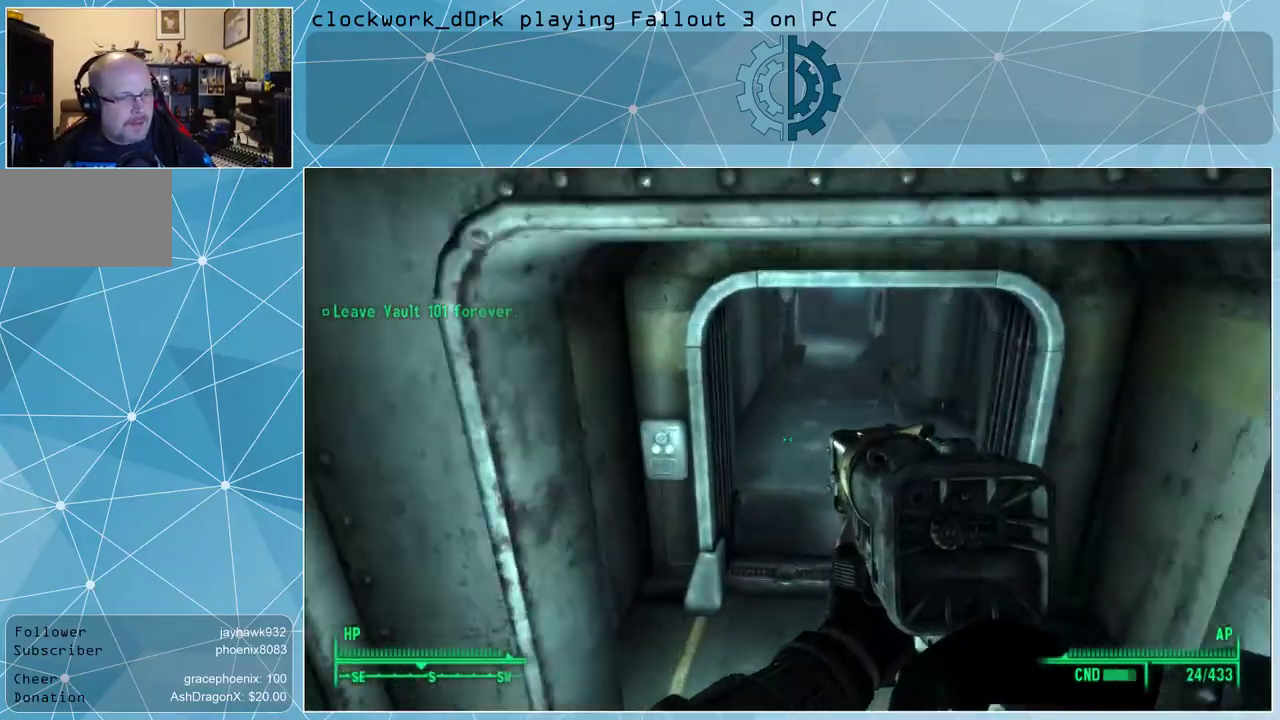
{"keys": ["w"], "mouse": [], "events": []}
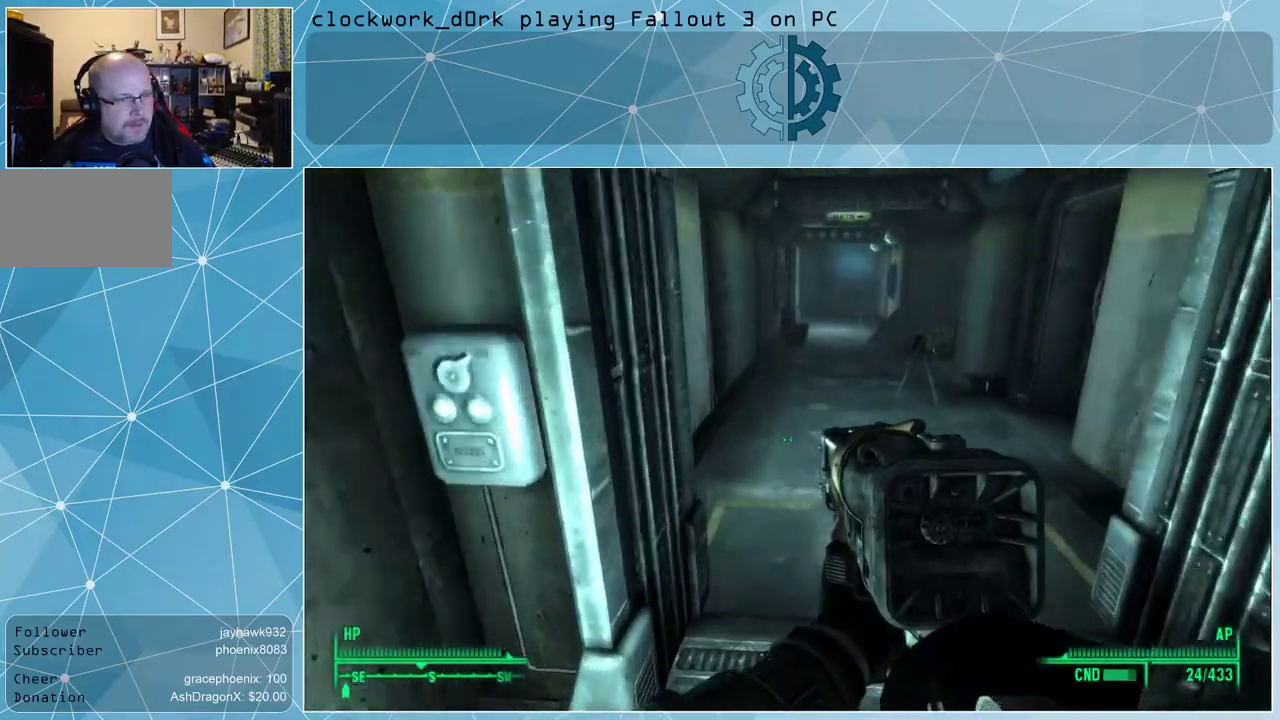
{"keys": ["w"], "mouse": [], "events": []}
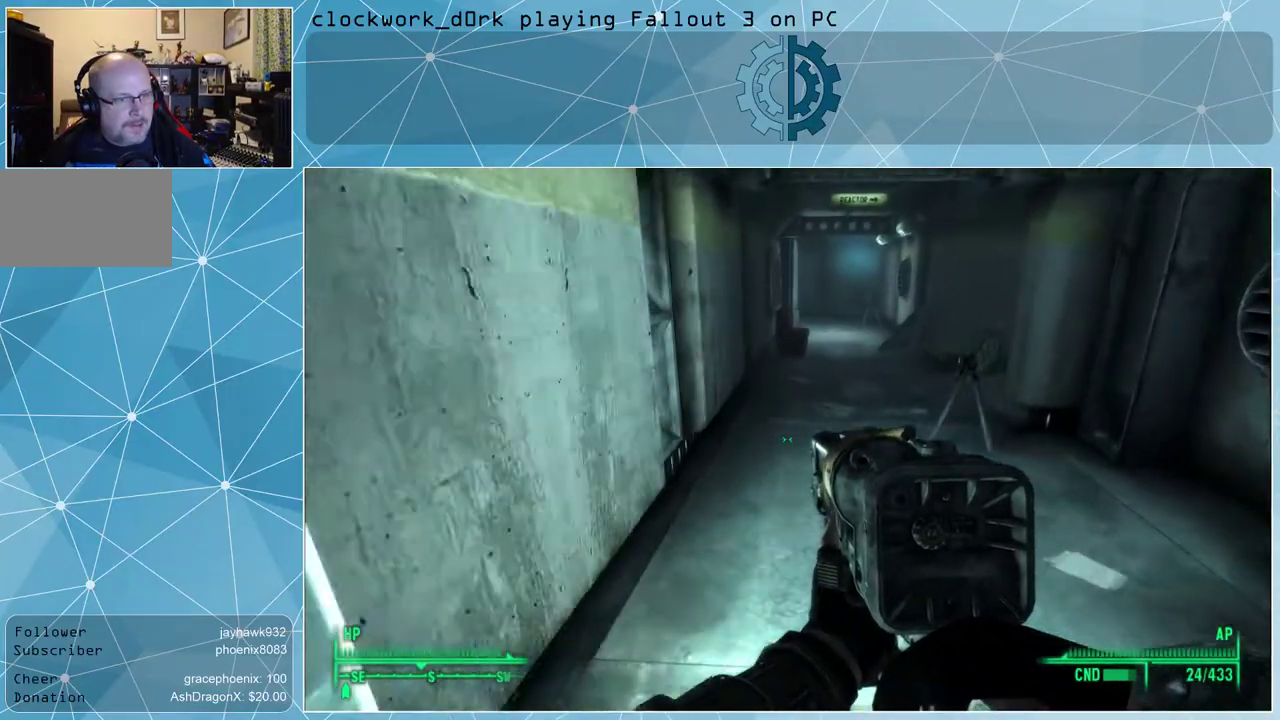
{"keys": ["w"], "mouse": [], "events": []}
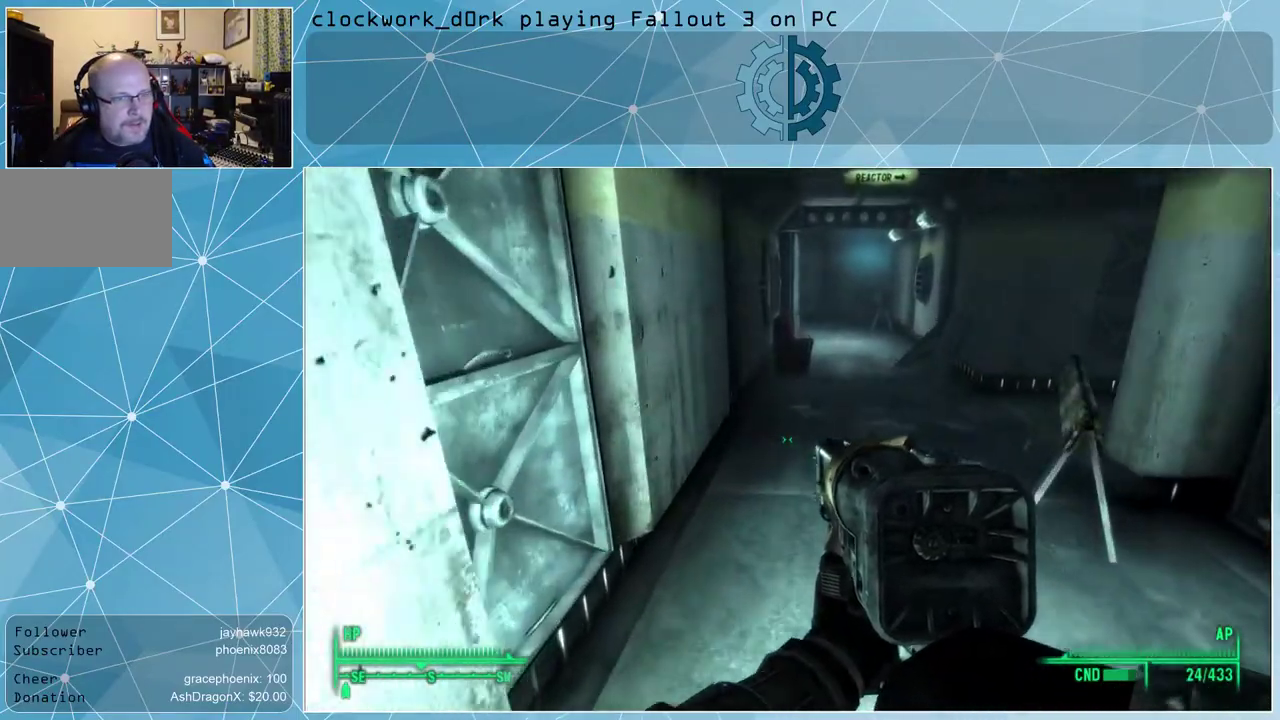
{"keys": ["w"], "mouse": [], "events": []}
⁂
PROBLEM TO SOLVE: Send back the listing exactly as it stands. Do not include the pictures.

YOUR SOLUTION:
{"keys": ["w"], "mouse": [], "events": []}
{"keys": ["w"], "mouse": [], "events": []}
{"keys": ["w"], "mouse": [], "events": []}
{"keys": ["w"], "mouse": [], "events": []}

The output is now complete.